* AIM OF THE TASK *
Repeat the entries exactly but omit the pictures.

* DATA SECTION *
______________________________

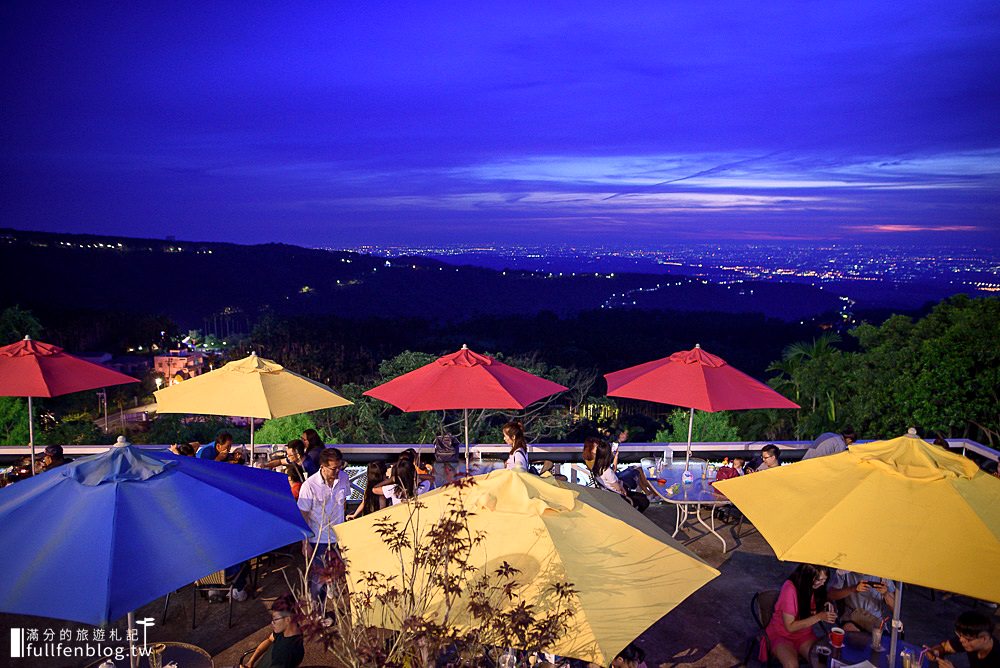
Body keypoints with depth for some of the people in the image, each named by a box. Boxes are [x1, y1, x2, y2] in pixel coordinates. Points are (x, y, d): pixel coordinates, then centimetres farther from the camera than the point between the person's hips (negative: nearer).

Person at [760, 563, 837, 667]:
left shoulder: (816, 587, -8)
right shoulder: (790, 588, -25)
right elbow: (790, 626, -21)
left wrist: (826, 609, -12)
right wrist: (819, 617, -26)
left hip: (804, 635, 6)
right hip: (781, 635, -5)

______________________________

* EXPECTED OUTPUT *
Body keypoints with depth for some of the people in the image, each named by a box. Boxes are [x1, y1, x2, y2] in pixel coordinates. Points are (x, y, d): pixel coordinates, then centimetres farther from the camera than the point between the person's hips (negative: nearer).

Person at [760, 563, 837, 667]:
left shoulder: (816, 587, -8)
right shoulder: (790, 588, -25)
right elbow: (790, 626, -21)
left wrist: (826, 609, -12)
right wrist: (819, 617, -26)
left hip: (804, 635, 6)
right hip: (781, 635, -5)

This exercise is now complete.